▸ **Description of the task**: From the entries that follow, list every line in which the string "huurders" appears.

(Available records)

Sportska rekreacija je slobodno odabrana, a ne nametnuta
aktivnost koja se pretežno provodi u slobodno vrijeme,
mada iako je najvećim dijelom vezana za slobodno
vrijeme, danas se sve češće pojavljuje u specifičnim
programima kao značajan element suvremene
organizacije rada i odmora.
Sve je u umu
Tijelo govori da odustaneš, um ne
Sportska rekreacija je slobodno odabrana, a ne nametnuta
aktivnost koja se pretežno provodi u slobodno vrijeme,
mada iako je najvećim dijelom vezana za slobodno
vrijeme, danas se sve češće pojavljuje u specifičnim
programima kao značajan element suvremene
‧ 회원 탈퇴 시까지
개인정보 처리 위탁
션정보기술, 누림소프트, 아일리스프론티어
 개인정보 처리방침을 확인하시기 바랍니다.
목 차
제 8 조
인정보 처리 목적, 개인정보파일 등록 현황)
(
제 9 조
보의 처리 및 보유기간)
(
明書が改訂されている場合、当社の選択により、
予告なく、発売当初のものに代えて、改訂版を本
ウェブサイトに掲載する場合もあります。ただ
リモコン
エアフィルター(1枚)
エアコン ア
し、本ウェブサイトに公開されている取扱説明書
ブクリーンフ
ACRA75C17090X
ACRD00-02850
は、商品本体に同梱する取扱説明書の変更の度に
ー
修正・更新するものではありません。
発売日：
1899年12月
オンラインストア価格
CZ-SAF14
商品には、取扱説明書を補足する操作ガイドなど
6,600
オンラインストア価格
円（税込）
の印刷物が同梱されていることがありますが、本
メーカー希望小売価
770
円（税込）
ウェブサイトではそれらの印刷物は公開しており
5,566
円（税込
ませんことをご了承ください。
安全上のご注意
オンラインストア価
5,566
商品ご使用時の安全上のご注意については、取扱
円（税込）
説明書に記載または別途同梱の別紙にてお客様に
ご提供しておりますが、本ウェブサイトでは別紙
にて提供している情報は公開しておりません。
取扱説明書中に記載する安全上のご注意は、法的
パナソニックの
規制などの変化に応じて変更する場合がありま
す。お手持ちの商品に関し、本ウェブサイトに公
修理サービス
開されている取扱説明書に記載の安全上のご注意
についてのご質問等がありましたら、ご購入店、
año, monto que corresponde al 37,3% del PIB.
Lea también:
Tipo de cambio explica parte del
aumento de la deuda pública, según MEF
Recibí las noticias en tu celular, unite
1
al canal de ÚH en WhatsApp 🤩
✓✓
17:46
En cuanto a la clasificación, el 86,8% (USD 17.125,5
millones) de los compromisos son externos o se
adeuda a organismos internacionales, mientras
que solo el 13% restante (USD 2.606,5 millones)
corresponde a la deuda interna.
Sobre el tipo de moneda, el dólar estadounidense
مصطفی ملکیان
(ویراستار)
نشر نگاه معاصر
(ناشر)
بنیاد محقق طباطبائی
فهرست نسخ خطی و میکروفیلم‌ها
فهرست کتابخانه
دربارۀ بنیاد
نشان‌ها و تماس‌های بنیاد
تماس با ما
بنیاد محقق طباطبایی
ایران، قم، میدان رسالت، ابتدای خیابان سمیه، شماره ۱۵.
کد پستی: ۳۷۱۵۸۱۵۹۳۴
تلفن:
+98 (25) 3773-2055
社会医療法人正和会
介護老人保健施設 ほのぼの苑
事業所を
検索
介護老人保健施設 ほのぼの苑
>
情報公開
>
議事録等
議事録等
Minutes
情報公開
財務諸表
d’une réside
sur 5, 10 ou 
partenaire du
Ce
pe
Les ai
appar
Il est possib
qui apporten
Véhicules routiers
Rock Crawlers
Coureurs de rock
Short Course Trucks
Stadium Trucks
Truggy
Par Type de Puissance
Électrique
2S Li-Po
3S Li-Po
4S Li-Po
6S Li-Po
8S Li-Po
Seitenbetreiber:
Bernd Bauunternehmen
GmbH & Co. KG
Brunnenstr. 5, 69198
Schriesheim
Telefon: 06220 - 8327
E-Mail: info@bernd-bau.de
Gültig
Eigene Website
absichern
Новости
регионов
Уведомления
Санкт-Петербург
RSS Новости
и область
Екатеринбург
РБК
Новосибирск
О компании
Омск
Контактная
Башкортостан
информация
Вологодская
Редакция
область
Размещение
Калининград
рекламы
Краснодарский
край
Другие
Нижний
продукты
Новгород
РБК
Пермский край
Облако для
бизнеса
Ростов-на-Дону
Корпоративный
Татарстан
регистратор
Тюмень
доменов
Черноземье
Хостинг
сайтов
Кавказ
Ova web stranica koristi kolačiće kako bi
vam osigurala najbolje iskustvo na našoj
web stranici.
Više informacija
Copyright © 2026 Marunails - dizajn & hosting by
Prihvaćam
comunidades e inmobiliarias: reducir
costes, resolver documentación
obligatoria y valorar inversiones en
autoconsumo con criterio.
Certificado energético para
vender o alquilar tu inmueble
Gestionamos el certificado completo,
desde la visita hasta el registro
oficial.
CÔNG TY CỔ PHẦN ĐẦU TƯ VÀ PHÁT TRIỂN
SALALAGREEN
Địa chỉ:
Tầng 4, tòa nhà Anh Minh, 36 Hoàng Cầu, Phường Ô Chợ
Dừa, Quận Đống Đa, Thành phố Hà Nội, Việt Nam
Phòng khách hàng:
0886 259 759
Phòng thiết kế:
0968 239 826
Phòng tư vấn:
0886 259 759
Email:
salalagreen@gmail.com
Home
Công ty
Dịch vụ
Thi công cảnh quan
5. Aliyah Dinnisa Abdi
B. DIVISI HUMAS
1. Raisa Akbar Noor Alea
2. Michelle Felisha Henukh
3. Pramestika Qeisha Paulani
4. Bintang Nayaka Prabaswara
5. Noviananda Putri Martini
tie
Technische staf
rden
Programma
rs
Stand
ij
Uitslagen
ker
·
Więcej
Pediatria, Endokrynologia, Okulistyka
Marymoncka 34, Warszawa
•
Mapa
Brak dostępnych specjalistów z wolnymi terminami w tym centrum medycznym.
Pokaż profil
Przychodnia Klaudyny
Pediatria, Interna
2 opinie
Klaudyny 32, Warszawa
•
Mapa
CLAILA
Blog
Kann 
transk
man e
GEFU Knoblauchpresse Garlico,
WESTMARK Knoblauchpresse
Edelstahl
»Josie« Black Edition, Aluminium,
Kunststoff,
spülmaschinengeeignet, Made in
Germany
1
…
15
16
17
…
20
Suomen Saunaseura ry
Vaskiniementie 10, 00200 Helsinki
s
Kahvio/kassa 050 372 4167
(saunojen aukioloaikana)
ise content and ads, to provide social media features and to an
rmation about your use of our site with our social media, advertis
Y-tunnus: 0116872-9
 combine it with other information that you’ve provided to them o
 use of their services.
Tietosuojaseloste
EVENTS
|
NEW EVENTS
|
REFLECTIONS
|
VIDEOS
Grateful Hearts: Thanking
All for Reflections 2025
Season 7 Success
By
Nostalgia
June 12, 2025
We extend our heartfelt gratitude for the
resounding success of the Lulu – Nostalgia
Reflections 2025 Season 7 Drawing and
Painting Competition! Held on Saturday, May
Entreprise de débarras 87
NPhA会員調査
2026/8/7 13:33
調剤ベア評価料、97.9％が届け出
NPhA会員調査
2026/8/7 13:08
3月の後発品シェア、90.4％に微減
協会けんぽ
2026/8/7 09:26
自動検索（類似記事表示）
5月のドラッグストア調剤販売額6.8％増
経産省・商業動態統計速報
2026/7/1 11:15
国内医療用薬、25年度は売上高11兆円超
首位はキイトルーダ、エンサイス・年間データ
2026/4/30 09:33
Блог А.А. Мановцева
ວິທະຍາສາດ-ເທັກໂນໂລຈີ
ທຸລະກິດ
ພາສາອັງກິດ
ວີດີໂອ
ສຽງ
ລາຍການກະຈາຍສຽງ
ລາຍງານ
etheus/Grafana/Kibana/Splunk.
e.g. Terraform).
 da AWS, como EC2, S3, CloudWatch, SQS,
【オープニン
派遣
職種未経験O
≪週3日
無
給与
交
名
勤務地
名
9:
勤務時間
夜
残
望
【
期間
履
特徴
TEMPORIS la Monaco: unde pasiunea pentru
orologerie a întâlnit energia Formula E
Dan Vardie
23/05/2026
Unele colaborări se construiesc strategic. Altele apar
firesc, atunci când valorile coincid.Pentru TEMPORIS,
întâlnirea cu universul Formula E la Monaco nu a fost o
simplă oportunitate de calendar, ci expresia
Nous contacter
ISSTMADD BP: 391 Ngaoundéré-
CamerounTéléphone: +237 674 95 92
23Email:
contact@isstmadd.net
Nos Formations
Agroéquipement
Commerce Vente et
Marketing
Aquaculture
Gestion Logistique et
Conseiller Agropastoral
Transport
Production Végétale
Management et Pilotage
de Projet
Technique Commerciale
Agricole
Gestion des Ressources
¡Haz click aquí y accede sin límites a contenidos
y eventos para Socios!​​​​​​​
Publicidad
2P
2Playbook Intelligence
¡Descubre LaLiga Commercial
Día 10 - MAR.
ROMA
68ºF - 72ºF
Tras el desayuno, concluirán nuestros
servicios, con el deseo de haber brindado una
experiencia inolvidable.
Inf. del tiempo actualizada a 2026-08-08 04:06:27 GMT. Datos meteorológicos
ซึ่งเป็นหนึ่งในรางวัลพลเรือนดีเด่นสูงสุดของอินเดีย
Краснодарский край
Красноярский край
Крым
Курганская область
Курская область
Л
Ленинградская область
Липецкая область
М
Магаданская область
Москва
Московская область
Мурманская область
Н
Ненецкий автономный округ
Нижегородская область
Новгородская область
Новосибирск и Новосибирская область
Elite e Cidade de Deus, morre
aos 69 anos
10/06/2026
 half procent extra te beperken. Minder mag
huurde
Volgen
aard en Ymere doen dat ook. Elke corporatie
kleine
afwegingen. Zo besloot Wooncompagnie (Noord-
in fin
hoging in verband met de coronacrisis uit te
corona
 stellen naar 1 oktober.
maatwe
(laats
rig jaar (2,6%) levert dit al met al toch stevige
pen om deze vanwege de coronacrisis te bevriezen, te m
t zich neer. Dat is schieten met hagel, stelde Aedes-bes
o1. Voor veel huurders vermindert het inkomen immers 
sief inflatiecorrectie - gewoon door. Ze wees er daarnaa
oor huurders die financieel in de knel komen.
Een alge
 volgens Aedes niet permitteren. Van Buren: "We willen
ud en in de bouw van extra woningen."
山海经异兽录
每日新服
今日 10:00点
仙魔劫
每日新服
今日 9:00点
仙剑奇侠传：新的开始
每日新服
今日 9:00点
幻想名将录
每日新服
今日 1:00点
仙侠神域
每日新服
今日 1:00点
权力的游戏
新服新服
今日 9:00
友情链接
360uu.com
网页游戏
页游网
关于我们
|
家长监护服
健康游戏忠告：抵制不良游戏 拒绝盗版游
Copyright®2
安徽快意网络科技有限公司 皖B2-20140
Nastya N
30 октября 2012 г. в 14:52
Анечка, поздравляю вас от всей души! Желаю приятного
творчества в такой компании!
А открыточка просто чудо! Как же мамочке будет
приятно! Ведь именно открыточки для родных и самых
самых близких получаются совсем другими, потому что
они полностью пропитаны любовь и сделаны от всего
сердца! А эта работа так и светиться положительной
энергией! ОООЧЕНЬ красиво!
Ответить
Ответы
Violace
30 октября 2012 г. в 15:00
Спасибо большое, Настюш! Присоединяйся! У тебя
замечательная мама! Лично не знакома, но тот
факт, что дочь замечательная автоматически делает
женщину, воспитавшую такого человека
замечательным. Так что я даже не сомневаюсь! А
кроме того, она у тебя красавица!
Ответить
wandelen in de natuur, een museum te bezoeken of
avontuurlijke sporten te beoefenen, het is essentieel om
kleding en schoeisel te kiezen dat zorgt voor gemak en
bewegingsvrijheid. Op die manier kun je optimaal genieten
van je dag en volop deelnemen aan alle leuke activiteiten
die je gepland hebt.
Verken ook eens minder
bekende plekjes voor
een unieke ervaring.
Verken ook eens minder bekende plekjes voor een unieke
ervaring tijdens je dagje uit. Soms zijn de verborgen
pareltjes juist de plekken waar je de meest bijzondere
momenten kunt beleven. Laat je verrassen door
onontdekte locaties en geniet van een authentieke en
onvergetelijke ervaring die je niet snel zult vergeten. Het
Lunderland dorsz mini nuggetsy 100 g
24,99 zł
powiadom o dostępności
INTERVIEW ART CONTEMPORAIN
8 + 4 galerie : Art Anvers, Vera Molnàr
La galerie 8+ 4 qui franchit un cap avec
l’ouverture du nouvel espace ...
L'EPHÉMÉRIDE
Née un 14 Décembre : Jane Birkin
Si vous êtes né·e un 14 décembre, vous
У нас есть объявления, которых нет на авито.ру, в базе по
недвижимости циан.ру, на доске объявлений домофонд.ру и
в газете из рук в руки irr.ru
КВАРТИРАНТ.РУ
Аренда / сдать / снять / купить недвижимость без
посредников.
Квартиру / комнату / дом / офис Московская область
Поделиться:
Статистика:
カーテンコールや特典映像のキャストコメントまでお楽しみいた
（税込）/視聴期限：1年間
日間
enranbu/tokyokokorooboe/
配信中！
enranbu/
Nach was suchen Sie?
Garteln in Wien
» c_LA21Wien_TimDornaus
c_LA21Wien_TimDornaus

(End Available records)

▸ **Solution to this task**:
o1. Voor veel huurders vermindert het inkomen immers 
oor huurders die financieel in de knel komen.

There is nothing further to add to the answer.